Instructions for the task
Reproduce the records exactly through the line with "Suntarbetsliv använder kakor".
# # # # # # #
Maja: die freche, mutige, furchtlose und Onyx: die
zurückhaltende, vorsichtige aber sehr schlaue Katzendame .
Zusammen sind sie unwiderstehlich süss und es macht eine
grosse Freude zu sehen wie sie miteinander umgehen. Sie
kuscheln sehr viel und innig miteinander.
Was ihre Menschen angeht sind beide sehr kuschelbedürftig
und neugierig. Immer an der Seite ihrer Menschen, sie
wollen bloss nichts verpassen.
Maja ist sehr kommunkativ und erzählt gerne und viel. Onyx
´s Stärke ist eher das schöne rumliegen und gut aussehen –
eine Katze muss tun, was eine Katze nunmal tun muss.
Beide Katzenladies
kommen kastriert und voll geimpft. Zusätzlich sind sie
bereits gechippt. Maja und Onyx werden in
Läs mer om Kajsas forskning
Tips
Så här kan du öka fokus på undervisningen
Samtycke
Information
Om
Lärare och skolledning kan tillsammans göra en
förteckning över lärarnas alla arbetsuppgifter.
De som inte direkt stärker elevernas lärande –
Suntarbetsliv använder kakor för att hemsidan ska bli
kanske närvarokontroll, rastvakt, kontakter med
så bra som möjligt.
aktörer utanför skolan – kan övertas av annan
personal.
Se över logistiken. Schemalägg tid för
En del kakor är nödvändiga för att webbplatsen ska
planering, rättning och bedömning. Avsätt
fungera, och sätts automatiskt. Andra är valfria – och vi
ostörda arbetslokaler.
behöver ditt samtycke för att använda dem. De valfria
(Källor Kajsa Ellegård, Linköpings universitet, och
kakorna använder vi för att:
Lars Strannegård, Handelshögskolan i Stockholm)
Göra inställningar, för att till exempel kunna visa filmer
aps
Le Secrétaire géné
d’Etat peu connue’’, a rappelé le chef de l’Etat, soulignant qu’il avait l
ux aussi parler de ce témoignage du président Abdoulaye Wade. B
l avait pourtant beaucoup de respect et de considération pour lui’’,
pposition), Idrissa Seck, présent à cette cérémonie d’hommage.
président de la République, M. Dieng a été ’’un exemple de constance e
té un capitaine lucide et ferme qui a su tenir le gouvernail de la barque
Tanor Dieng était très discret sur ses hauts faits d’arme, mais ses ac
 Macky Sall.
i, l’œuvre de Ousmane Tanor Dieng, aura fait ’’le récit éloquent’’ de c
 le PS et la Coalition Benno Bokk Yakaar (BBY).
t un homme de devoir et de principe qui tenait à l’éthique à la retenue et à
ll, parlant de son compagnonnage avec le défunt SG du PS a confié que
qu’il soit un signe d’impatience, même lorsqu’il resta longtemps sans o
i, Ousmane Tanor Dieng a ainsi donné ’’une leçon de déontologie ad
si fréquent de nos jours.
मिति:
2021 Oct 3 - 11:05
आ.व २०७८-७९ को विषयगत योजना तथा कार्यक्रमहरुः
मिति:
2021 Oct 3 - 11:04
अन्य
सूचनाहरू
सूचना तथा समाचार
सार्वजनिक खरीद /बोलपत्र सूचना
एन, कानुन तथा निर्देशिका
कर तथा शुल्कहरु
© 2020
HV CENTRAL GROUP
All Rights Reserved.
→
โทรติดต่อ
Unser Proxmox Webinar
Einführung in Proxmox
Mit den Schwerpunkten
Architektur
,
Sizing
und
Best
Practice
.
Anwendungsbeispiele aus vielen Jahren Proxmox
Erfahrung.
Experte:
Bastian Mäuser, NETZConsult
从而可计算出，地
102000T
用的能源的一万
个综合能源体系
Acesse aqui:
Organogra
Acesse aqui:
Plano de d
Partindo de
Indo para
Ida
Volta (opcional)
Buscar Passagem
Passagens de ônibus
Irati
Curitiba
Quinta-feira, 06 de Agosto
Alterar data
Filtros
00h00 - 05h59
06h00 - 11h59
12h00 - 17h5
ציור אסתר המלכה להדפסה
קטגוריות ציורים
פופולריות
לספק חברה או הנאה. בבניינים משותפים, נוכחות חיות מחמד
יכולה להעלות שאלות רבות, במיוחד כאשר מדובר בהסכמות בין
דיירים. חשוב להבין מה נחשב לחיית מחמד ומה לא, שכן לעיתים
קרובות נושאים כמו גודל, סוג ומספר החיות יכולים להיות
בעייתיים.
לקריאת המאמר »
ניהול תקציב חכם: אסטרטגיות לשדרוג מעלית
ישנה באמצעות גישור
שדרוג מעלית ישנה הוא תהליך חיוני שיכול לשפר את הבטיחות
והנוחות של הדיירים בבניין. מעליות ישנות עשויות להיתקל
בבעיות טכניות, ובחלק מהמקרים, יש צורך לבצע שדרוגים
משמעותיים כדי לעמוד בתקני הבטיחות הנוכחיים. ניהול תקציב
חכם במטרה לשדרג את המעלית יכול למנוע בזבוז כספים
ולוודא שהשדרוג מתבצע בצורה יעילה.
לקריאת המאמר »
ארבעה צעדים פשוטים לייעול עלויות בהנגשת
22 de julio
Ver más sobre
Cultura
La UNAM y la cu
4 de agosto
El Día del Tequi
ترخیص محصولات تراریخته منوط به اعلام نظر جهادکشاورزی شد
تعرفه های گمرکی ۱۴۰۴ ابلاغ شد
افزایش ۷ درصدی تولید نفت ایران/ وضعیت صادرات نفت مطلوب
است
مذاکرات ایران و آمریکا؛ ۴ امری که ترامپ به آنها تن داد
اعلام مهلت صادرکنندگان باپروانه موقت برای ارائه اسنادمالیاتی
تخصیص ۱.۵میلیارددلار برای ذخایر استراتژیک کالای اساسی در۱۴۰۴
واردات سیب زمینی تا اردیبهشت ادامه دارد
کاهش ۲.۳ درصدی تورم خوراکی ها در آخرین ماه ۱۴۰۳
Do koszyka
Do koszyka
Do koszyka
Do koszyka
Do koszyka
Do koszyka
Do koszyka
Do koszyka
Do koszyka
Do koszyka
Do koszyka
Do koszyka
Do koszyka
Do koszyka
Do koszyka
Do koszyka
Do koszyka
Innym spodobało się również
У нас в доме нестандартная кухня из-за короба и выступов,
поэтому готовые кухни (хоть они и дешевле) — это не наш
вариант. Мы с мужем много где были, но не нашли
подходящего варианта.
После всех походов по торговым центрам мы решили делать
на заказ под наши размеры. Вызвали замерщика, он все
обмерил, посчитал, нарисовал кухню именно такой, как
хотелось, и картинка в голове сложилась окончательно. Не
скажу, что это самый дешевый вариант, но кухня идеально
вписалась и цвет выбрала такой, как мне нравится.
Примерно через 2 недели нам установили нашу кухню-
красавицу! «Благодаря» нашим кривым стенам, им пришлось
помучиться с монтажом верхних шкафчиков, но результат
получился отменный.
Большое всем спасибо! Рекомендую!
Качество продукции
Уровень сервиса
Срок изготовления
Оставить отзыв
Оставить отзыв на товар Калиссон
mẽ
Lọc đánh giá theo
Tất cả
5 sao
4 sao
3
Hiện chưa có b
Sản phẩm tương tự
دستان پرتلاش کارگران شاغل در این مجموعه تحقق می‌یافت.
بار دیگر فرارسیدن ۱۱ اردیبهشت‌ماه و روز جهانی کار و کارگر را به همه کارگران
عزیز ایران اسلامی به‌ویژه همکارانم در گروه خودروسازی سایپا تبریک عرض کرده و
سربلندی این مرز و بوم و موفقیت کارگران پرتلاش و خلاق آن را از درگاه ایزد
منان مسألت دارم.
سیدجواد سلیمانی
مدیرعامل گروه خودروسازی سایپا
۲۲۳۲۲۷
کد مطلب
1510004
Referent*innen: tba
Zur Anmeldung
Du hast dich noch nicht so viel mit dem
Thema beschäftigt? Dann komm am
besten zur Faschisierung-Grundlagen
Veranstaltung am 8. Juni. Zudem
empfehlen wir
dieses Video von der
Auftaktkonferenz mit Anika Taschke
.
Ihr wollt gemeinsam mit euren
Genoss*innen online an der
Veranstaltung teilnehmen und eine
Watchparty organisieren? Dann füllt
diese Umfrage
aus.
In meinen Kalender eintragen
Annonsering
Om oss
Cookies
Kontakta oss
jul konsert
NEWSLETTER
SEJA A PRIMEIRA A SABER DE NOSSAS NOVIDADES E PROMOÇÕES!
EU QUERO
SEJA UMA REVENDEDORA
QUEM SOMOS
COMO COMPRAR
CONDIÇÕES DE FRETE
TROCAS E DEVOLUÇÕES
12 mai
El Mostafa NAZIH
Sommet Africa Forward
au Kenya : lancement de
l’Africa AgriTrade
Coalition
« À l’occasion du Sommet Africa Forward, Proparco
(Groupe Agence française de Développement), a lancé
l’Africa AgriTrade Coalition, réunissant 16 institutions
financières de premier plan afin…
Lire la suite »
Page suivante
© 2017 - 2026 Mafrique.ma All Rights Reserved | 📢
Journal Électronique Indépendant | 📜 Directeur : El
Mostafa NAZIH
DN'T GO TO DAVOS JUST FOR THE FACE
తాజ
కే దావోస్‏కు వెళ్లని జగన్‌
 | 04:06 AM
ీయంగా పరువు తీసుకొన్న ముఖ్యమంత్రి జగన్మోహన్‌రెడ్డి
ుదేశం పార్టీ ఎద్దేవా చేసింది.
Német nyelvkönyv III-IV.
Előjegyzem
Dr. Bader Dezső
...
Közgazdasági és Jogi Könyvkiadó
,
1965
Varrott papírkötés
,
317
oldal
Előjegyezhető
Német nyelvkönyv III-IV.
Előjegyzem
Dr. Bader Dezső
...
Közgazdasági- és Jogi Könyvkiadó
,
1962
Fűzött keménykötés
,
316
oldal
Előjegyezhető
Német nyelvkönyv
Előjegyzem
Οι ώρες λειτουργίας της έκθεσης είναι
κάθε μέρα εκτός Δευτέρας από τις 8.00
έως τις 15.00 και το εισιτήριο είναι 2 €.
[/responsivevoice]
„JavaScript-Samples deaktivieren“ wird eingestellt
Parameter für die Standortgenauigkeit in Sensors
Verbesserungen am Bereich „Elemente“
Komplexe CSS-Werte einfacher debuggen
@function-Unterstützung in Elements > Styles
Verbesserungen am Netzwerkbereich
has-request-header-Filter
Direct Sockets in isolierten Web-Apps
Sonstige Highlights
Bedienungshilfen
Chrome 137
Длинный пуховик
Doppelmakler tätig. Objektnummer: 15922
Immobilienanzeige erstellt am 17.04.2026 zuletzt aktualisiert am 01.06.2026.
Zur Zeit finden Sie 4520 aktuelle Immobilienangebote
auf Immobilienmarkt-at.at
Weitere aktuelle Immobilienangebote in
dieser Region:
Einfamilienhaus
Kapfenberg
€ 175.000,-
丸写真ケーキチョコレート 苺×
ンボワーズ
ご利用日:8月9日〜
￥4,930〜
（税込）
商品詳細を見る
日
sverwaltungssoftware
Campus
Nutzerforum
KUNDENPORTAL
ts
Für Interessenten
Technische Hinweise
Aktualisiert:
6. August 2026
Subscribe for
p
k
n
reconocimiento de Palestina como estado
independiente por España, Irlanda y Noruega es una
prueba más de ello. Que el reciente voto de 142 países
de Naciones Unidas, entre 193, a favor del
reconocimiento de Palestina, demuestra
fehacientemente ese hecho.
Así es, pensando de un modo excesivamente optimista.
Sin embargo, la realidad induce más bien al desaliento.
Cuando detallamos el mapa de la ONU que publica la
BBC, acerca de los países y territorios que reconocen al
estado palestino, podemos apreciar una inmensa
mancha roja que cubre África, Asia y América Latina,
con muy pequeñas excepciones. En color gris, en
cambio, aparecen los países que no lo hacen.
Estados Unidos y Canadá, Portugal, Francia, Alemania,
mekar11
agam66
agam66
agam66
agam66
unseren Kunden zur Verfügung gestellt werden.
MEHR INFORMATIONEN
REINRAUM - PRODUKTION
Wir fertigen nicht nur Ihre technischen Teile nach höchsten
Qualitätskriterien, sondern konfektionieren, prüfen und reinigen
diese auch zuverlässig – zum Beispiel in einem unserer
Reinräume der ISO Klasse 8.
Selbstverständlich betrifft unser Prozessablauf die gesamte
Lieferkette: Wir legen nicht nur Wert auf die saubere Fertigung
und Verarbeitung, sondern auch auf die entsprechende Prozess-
# # # # # # #
Task solution
Maja: die freche, mutige, furchtlose und Onyx: die
zurückhaltende, vorsichtige aber sehr schlaue Katzendame .
Zusammen sind sie unwiderstehlich süss und es macht eine
grosse Freude zu sehen wie sie miteinander umgehen. Sie
kuscheln sehr viel und innig miteinander.
Was ihre Menschen angeht sind beide sehr kuschelbedürftig
und neugierig. Immer an der Seite ihrer Menschen, sie
wollen bloss nichts verpassen.
Maja ist sehr kommunkativ und erzählt gerne und viel. Onyx
´s Stärke ist eher das schöne rumliegen und gut aussehen –
eine Katze muss tun, was eine Katze nunmal tun muss.
Beide Katzenladies
kommen kastriert und voll geimpft. Zusätzlich sind sie
bereits gechippt. Maja und Onyx werden in
Läs mer om Kajsas forskning
Tips
Så här kan du öka fokus på undervisningen
Samtycke
Information
Om
Lärare och skolledning kan tillsammans göra en
förteckning över lärarnas alla arbetsuppgifter.
De som inte direkt stärker elevernas lärande –
Suntarbetsliv använder kakor för att hemsidan ska bli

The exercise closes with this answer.